(Stored items)
====================

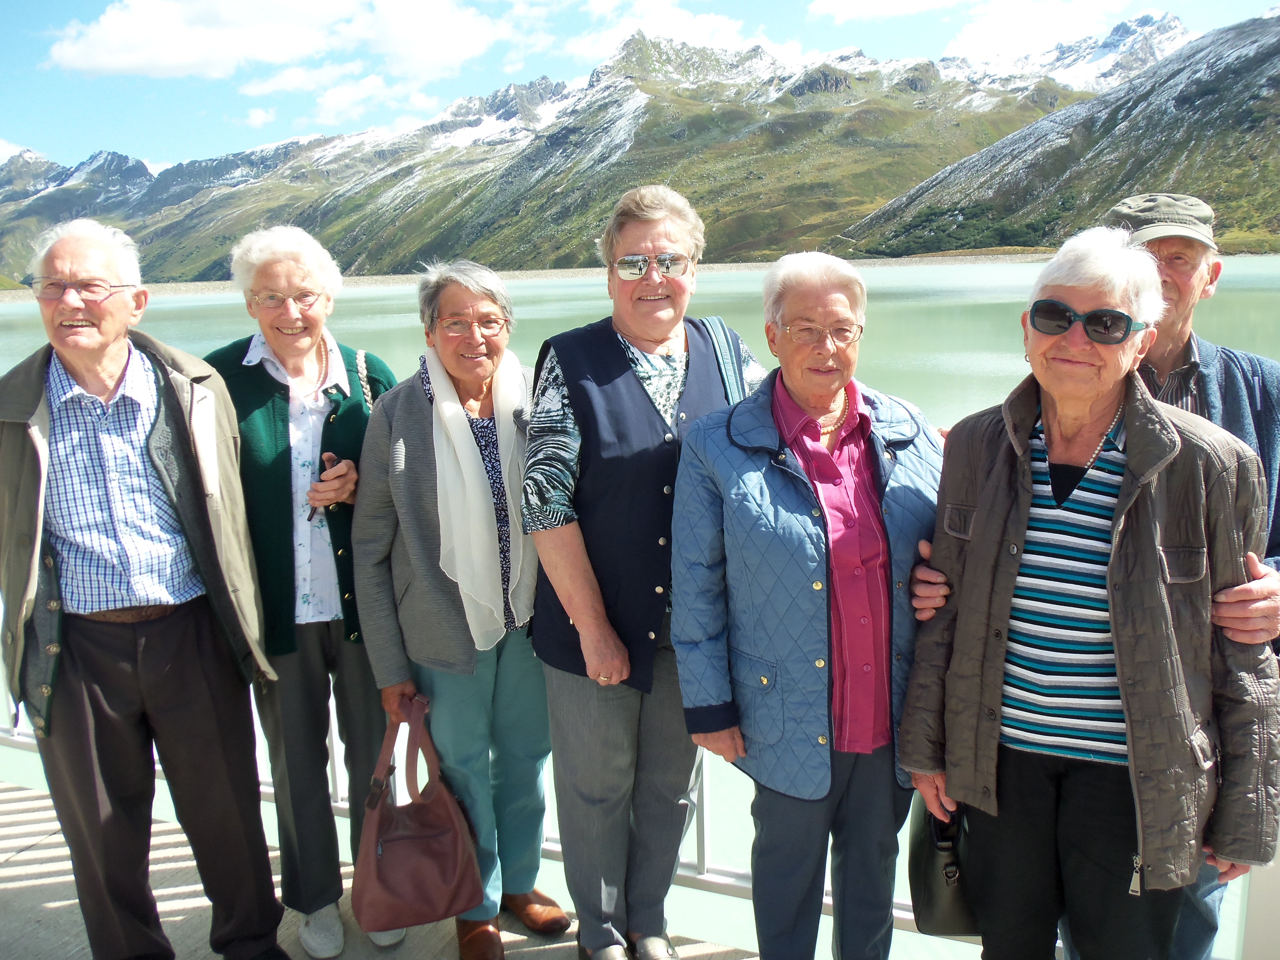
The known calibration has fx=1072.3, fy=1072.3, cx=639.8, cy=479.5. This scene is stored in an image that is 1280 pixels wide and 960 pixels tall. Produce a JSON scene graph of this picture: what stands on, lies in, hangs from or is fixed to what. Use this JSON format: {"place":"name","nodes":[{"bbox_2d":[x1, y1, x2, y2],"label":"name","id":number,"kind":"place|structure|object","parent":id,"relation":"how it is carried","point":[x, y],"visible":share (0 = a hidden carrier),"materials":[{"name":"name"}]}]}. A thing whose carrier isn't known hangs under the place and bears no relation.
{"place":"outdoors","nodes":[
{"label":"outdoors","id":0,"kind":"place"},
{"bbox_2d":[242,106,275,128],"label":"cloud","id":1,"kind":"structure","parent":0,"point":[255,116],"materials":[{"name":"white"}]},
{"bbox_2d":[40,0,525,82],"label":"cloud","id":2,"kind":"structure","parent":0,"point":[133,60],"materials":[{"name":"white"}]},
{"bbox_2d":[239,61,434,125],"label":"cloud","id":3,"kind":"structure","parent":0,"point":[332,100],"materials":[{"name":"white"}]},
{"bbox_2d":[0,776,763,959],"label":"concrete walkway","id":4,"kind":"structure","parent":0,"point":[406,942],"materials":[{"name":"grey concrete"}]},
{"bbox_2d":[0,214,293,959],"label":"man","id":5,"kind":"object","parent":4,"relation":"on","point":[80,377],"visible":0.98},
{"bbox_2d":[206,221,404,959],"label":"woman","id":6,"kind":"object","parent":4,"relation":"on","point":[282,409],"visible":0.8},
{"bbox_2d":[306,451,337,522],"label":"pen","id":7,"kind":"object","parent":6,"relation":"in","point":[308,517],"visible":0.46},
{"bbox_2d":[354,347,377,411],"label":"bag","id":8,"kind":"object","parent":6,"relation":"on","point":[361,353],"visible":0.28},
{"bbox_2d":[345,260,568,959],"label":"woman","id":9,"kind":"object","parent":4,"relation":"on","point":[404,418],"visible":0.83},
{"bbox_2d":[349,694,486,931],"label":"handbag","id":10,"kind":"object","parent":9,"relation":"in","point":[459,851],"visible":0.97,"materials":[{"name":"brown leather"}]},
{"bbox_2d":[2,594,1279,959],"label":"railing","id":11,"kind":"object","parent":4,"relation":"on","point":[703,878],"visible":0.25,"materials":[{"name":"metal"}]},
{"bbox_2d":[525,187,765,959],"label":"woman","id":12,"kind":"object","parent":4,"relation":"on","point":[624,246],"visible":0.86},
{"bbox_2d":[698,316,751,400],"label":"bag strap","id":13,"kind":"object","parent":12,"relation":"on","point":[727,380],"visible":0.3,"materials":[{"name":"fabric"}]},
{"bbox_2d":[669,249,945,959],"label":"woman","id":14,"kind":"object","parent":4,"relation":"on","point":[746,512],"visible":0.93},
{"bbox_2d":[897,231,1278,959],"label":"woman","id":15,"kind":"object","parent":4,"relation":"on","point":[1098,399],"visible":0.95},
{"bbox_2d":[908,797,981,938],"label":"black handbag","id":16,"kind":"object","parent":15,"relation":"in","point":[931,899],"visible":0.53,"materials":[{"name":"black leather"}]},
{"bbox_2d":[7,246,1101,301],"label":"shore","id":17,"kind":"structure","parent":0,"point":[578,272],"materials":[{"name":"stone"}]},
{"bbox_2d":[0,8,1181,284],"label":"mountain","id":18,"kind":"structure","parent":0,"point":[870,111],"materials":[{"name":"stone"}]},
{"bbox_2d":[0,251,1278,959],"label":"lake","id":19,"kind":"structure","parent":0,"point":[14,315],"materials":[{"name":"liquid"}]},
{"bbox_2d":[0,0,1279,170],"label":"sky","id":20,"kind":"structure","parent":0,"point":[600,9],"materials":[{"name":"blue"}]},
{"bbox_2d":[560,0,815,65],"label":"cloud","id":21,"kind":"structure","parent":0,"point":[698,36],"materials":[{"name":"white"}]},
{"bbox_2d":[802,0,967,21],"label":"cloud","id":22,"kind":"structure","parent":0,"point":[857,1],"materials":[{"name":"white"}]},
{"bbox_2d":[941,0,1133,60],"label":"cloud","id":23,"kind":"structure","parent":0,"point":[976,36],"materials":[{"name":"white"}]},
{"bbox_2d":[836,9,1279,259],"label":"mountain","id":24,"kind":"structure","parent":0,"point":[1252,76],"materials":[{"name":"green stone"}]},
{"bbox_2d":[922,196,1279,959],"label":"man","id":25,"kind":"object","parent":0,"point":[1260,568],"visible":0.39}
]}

====================

#### What this task involves:
Give every entry again verbatim, with no pictures.

#### Answer below:
The known calibration has fx=1072.3, fy=1072.3, cx=639.8, cy=479.5. This scene is stored in an image that is 1280 pixels wide and 960 pixels tall. Produce a JSON scene graph of this picture: what stands on, lies in, hangs from or is fixed to what. Use this JSON format: {"place":"name","nodes":[{"bbox_2d":[x1, y1, x2, y2],"label":"name","id":number,"kind":"place|structure|object","parent":id,"relation":"how it is carried","point":[x, y],"visible":share (0 = a hidden carrier),"materials":[{"name":"name"}]}]}. A thing whose carrier isn't known hangs under the place and bears no relation.
{"place":"outdoors","nodes":[
{"label":"outdoors","id":0,"kind":"place"},
{"bbox_2d":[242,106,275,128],"label":"cloud","id":1,"kind":"structure","parent":0,"point":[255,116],"materials":[{"name":"white"}]},
{"bbox_2d":[40,0,525,82],"label":"cloud","id":2,"kind":"structure","parent":0,"point":[133,60],"materials":[{"name":"white"}]},
{"bbox_2d":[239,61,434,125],"label":"cloud","id":3,"kind":"structure","parent":0,"point":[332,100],"materials":[{"name":"white"}]},
{"bbox_2d":[0,776,763,959],"label":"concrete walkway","id":4,"kind":"structure","parent":0,"point":[406,942],"materials":[{"name":"grey concrete"}]},
{"bbox_2d":[0,214,293,959],"label":"man","id":5,"kind":"object","parent":4,"relation":"on","point":[80,377],"visible":0.98},
{"bbox_2d":[206,221,404,959],"label":"woman","id":6,"kind":"object","parent":4,"relation":"on","point":[282,409],"visible":0.8},
{"bbox_2d":[306,451,337,522],"label":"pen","id":7,"kind":"object","parent":6,"relation":"in","point":[308,517],"visible":0.46},
{"bbox_2d":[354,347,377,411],"label":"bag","id":8,"kind":"object","parent":6,"relation":"on","point":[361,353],"visible":0.28},
{"bbox_2d":[345,260,568,959],"label":"woman","id":9,"kind":"object","parent":4,"relation":"on","point":[404,418],"visible":0.83},
{"bbox_2d":[349,694,486,931],"label":"handbag","id":10,"kind":"object","parent":9,"relation":"in","point":[459,851],"visible":0.97,"materials":[{"name":"brown leather"}]},
{"bbox_2d":[2,594,1279,959],"label":"railing","id":11,"kind":"object","parent":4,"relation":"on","point":[703,878],"visible":0.25,"materials":[{"name":"metal"}]},
{"bbox_2d":[525,187,765,959],"label":"woman","id":12,"kind":"object","parent":4,"relation":"on","point":[624,246],"visible":0.86},
{"bbox_2d":[698,316,751,400],"label":"bag strap","id":13,"kind":"object","parent":12,"relation":"on","point":[727,380],"visible":0.3,"materials":[{"name":"fabric"}]},
{"bbox_2d":[669,249,945,959],"label":"woman","id":14,"kind":"object","parent":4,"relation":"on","point":[746,512],"visible":0.93},
{"bbox_2d":[897,231,1278,959],"label":"woman","id":15,"kind":"object","parent":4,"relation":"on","point":[1098,399],"visible":0.95},
{"bbox_2d":[908,797,981,938],"label":"black handbag","id":16,"kind":"object","parent":15,"relation":"in","point":[931,899],"visible":0.53,"materials":[{"name":"black leather"}]},
{"bbox_2d":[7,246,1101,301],"label":"shore","id":17,"kind":"structure","parent":0,"point":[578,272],"materials":[{"name":"stone"}]},
{"bbox_2d":[0,8,1181,284],"label":"mountain","id":18,"kind":"structure","parent":0,"point":[870,111],"materials":[{"name":"stone"}]},
{"bbox_2d":[0,251,1278,959],"label":"lake","id":19,"kind":"structure","parent":0,"point":[14,315],"materials":[{"name":"liquid"}]},
{"bbox_2d":[0,0,1279,170],"label":"sky","id":20,"kind":"structure","parent":0,"point":[600,9],"materials":[{"name":"blue"}]},
{"bbox_2d":[560,0,815,65],"label":"cloud","id":21,"kind":"structure","parent":0,"point":[698,36],"materials":[{"name":"white"}]},
{"bbox_2d":[802,0,967,21],"label":"cloud","id":22,"kind":"structure","parent":0,"point":[857,1],"materials":[{"name":"white"}]},
{"bbox_2d":[941,0,1133,60],"label":"cloud","id":23,"kind":"structure","parent":0,"point":[976,36],"materials":[{"name":"white"}]},
{"bbox_2d":[836,9,1279,259],"label":"mountain","id":24,"kind":"structure","parent":0,"point":[1252,76],"materials":[{"name":"green stone"}]},
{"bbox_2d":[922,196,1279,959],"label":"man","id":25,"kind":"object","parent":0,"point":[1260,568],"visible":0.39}
]}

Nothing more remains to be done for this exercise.